▶ [The problem]
Give an exact copy of the lines from the beginning of the listing below to the "1.05559 × 10^351 |" line, inclusive.

▶ [Provided records]
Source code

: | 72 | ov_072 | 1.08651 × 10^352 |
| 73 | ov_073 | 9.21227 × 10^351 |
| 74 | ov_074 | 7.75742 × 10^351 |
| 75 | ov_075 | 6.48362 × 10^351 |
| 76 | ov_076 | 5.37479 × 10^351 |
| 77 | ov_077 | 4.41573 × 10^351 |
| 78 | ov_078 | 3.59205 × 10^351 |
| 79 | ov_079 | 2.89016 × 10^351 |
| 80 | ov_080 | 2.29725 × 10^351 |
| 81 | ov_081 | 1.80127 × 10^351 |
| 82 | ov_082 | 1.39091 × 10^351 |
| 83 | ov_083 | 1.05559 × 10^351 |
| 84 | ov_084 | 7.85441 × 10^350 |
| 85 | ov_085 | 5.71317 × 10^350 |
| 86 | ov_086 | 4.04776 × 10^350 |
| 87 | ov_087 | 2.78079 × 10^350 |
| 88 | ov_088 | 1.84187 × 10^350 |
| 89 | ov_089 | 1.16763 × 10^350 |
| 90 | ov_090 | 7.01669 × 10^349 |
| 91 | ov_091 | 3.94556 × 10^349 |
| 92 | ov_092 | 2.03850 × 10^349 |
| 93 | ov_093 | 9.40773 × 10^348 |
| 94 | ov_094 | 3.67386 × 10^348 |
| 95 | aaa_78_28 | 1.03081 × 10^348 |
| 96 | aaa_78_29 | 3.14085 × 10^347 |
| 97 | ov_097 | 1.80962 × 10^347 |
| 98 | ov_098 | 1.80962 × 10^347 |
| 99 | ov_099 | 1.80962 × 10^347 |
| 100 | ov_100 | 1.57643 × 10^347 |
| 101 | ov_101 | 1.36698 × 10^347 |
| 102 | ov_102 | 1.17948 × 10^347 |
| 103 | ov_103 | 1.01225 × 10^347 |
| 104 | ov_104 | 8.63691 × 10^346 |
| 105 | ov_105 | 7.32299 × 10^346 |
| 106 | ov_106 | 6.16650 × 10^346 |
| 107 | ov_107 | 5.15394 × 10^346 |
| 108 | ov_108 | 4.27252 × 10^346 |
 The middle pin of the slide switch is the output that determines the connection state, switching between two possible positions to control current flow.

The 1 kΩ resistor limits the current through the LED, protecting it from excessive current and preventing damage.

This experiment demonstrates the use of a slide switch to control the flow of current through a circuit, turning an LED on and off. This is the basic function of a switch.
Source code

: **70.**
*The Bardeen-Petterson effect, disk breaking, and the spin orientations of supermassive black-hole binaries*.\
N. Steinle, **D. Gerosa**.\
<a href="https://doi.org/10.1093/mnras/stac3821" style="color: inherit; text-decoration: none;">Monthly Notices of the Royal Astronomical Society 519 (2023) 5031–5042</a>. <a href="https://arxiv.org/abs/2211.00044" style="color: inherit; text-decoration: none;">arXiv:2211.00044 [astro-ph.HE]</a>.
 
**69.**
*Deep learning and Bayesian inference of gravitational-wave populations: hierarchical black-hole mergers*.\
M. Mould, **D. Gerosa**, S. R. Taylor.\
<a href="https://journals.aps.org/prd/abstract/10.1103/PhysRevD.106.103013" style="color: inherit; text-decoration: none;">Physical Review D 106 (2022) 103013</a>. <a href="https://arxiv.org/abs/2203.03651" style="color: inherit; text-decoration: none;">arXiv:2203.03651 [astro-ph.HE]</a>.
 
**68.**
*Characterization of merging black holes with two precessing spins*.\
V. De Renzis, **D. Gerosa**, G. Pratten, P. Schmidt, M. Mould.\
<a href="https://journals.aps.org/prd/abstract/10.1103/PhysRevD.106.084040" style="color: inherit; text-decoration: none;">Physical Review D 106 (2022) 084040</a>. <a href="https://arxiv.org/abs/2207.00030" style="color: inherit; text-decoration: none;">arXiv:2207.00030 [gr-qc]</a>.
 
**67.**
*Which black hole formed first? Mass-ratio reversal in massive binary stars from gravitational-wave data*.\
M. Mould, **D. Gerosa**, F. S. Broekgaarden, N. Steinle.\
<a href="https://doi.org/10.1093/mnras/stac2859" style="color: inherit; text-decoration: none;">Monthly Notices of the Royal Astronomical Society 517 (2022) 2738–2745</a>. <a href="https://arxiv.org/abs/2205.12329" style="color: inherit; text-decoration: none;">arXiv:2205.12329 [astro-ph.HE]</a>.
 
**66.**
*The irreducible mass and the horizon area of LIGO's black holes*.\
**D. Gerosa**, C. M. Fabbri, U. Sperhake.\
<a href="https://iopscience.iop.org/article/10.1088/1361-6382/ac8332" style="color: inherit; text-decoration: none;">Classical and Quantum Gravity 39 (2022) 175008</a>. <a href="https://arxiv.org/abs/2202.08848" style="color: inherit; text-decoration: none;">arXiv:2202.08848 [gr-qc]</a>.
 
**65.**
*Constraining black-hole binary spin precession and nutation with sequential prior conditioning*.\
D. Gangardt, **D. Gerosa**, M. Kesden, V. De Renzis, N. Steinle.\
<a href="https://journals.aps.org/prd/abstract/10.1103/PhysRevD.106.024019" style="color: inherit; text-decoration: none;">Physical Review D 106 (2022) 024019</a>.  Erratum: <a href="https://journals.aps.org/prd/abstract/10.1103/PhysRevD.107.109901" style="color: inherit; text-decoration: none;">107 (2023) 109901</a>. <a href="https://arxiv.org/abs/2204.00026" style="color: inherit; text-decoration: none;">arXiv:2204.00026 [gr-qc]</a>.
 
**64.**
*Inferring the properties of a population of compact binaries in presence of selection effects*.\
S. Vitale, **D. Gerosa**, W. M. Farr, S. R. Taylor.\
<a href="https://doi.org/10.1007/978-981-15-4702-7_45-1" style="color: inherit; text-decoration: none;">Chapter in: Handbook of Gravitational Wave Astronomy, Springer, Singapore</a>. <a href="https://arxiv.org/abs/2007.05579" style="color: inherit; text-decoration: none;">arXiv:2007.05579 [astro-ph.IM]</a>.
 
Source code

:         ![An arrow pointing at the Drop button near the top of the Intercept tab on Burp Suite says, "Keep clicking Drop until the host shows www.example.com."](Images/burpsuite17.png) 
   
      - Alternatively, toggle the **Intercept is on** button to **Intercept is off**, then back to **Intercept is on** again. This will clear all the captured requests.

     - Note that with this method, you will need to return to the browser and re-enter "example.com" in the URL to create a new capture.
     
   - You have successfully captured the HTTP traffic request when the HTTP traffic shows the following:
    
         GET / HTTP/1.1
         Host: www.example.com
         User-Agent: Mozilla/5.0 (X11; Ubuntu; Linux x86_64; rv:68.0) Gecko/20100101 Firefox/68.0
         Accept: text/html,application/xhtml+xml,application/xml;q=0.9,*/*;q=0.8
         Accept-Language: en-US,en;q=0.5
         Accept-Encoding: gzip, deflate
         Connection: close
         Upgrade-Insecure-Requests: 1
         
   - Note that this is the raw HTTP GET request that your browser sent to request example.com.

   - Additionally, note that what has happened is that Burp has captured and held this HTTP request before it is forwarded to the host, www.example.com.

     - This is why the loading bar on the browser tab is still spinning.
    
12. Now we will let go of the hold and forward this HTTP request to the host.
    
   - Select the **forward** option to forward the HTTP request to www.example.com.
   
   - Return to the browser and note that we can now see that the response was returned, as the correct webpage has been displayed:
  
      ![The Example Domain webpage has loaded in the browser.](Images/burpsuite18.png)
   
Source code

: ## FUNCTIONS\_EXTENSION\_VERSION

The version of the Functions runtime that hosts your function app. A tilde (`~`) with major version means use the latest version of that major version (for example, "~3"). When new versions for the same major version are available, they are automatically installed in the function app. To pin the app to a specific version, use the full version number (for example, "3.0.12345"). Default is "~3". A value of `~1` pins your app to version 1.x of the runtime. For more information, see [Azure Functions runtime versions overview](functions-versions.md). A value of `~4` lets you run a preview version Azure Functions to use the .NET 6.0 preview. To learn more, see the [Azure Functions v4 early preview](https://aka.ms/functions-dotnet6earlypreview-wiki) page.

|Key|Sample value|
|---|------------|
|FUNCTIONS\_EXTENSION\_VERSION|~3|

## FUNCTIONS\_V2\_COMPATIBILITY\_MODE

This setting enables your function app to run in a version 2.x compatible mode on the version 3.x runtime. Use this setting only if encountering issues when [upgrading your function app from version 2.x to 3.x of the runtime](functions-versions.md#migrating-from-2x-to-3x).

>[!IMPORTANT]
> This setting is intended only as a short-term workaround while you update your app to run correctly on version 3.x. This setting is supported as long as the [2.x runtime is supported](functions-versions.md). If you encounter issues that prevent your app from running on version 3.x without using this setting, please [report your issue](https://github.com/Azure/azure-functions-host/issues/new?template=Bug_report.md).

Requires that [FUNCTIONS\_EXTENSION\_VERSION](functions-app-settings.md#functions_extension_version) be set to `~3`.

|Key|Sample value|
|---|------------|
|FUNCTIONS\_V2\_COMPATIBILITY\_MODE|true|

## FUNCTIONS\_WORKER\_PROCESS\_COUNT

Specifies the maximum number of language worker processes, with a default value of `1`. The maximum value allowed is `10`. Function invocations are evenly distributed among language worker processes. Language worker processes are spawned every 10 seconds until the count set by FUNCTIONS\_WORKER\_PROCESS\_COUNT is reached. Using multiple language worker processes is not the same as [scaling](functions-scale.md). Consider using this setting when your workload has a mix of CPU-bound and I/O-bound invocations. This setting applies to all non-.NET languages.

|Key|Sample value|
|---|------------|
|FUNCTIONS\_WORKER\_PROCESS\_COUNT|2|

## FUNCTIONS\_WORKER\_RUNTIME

▶ [Solved exercise]
Source code

: | 72 | ov_072 | 1.08651 × 10^352 |
| 73 | ov_073 | 9.21227 × 10^351 |
| 74 | ov_074 | 7.75742 × 10^351 |
| 75 | ov_075 | 6.48362 × 10^351 |
| 76 | ov_076 | 5.37479 × 10^351 |
| 77 | ov_077 | 4.41573 × 10^351 |
| 78 | ov_078 | 3.59205 × 10^351 |
| 79 | ov_079 | 2.89016 × 10^351 |
| 80 | ov_080 | 2.29725 × 10^351 |
| 81 | ov_081 | 1.80127 × 10^351 |
| 82 | ov_082 | 1.39091 × 10^351 |
| 83 | ov_083 | 1.05559 × 10^351 |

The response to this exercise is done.